### Aim of the task
From the entries below, return every line that includes the word "linejoin".

[Stored items]

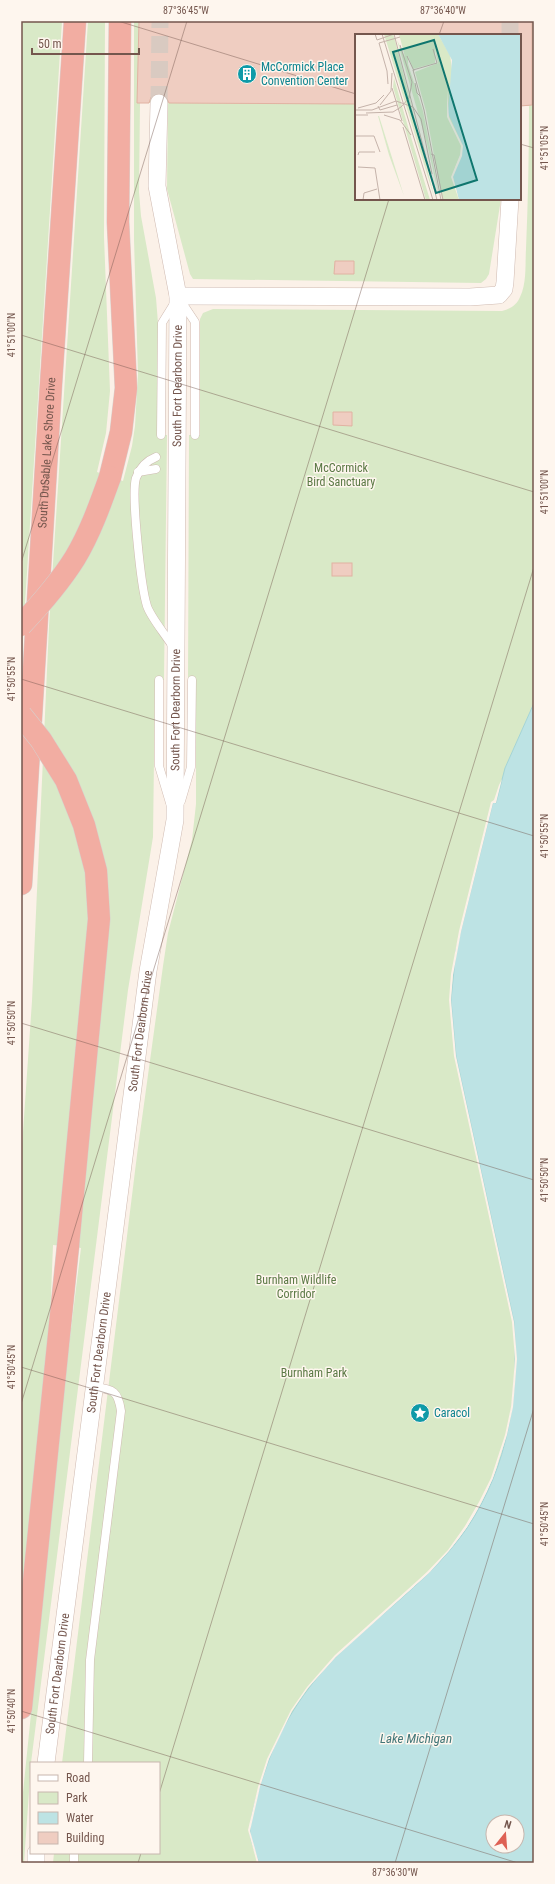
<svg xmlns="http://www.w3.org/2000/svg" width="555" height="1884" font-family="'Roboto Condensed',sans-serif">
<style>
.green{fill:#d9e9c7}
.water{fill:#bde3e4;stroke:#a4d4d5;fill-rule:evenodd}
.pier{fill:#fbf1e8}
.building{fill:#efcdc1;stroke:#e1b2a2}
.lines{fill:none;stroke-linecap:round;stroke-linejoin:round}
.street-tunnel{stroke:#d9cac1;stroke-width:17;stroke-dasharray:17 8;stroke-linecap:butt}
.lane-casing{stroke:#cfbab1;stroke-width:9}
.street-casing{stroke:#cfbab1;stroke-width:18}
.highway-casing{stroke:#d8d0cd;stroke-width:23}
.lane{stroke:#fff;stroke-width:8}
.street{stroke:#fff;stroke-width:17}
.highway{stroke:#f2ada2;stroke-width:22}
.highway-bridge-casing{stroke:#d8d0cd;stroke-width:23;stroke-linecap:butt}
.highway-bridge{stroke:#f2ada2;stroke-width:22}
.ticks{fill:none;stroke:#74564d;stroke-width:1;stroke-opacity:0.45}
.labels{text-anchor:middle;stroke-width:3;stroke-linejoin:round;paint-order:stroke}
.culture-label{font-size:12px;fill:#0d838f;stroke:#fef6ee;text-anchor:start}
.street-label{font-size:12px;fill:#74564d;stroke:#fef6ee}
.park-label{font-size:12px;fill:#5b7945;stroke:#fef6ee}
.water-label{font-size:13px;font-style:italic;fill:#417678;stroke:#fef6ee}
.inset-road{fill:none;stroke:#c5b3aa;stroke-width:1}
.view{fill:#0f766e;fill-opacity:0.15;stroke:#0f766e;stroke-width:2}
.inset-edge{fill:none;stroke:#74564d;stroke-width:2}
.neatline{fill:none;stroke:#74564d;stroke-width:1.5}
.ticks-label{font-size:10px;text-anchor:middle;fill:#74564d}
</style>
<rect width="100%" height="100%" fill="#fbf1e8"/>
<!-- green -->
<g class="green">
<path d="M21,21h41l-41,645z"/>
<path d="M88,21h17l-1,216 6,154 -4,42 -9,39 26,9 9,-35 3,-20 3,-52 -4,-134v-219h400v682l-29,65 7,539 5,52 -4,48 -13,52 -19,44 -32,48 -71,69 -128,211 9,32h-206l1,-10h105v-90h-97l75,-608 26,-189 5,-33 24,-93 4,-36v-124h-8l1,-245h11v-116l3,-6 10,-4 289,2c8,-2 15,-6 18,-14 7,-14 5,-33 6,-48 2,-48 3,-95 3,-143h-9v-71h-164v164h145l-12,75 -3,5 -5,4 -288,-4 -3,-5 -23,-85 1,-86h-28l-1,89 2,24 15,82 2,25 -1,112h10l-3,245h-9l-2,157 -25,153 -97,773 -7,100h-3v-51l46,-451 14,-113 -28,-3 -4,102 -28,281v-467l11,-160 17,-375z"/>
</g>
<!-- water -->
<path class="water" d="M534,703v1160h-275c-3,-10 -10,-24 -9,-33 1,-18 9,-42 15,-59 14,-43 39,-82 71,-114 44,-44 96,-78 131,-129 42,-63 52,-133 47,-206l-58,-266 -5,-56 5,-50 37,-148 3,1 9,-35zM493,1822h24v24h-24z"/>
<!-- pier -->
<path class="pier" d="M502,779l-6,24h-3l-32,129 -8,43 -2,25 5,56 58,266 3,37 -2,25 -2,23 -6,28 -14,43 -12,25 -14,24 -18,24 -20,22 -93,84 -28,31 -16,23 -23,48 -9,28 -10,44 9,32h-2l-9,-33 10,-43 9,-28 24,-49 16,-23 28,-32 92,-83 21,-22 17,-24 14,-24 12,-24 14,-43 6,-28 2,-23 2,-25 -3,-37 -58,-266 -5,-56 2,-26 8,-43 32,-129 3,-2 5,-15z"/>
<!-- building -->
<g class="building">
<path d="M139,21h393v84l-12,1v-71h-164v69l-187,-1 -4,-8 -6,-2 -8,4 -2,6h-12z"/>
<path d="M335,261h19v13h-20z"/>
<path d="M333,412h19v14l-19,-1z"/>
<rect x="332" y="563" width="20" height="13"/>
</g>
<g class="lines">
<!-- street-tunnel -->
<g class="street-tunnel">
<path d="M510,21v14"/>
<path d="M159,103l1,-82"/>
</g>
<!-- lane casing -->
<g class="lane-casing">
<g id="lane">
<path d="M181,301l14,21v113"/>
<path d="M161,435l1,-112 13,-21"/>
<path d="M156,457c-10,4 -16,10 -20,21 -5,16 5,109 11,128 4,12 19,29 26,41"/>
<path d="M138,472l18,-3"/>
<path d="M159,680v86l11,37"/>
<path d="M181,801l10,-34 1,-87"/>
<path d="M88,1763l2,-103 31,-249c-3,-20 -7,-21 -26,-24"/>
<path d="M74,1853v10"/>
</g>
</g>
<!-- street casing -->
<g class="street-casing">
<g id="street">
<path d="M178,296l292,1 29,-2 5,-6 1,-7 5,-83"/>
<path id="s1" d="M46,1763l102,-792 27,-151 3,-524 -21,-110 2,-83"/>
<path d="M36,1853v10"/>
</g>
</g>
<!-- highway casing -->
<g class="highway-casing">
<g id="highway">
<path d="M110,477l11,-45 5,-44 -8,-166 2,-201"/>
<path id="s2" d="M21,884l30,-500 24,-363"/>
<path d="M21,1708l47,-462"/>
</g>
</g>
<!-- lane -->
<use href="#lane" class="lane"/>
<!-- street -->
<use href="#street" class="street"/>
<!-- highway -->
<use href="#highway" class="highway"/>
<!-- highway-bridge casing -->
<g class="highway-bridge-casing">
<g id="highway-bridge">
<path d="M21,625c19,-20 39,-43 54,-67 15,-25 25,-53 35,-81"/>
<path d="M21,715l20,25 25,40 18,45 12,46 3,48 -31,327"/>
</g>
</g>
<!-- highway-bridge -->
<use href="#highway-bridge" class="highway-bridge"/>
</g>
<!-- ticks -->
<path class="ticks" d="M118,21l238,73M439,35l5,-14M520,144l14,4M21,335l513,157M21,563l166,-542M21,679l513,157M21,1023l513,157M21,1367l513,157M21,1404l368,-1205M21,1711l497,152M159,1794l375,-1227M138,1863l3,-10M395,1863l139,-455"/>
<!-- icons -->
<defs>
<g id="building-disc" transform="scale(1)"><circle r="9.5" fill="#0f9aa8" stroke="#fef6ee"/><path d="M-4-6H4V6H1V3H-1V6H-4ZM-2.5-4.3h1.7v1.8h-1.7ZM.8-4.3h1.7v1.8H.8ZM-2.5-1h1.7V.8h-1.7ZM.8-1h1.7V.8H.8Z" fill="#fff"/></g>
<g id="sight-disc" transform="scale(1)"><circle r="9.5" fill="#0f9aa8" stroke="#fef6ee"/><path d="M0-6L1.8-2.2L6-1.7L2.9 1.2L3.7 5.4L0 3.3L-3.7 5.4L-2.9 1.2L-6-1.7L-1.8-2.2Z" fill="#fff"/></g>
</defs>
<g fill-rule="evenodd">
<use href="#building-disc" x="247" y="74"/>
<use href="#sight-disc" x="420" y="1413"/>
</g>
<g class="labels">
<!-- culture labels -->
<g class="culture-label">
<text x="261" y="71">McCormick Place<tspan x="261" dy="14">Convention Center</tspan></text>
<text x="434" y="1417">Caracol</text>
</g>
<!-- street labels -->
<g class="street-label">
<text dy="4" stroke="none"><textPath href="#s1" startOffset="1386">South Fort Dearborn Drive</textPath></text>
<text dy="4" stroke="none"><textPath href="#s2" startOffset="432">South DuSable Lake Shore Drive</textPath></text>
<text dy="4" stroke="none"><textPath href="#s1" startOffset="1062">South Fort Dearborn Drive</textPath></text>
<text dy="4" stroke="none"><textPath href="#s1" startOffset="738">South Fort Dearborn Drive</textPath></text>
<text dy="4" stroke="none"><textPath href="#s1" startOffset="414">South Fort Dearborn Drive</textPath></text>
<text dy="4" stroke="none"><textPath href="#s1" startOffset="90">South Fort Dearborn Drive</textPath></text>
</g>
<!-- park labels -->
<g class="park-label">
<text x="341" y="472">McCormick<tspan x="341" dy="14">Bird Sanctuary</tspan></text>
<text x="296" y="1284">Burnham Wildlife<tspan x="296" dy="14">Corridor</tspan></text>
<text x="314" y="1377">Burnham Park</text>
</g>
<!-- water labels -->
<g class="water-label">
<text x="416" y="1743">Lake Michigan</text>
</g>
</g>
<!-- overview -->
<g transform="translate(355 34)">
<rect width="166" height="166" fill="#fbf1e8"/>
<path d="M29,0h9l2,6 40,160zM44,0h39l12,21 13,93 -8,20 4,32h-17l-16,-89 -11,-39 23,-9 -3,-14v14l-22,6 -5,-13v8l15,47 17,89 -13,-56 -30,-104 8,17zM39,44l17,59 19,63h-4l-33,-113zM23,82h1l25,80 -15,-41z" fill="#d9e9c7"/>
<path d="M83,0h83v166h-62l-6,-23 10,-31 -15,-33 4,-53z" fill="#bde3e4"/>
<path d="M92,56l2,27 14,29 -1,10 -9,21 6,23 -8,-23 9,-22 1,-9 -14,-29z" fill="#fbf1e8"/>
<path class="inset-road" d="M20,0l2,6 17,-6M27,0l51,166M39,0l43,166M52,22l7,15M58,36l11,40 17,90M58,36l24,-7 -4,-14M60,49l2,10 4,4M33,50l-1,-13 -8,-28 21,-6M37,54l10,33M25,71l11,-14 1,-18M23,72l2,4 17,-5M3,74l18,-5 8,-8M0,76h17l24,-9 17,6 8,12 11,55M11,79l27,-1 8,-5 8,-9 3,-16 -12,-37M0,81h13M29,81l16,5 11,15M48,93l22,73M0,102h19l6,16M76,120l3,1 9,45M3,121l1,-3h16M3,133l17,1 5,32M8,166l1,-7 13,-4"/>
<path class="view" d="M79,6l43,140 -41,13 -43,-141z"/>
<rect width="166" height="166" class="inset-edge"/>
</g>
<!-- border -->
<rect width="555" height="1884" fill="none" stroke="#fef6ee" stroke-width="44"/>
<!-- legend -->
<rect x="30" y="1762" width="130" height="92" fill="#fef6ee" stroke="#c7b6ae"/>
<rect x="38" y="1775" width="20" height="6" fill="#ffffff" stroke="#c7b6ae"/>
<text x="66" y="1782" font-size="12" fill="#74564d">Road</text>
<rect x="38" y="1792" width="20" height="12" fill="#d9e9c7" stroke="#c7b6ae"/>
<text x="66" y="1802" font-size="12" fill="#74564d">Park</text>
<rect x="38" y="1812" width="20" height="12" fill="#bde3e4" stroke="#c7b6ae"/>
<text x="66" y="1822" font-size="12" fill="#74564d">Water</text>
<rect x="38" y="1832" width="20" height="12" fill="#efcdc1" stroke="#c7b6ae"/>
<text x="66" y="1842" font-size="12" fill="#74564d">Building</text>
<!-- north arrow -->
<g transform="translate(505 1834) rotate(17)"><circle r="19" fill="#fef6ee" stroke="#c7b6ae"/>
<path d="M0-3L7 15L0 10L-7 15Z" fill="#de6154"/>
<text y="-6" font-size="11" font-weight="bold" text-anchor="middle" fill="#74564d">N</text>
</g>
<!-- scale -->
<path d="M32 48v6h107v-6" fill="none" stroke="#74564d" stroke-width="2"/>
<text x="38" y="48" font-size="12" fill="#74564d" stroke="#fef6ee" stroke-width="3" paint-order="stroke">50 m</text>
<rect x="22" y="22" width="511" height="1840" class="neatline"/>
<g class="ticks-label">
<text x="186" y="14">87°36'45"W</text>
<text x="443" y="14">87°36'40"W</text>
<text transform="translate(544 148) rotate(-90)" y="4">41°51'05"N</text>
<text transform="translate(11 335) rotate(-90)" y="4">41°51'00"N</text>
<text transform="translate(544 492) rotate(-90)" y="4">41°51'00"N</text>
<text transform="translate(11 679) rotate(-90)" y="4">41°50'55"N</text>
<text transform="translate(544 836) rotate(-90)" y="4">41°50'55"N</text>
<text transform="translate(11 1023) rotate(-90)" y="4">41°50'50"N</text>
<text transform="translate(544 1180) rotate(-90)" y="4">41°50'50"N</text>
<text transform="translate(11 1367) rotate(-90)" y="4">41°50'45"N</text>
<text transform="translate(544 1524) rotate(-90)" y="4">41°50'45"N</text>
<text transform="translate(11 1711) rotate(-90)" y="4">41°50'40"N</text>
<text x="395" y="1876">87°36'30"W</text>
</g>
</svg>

### Output of the task
.lines{fill:none;stroke-linecap:round;stroke-linejoin:round}
.labels{text-anchor:middle;stroke-width:3;stroke-linejoin:round;paint-order:stroke}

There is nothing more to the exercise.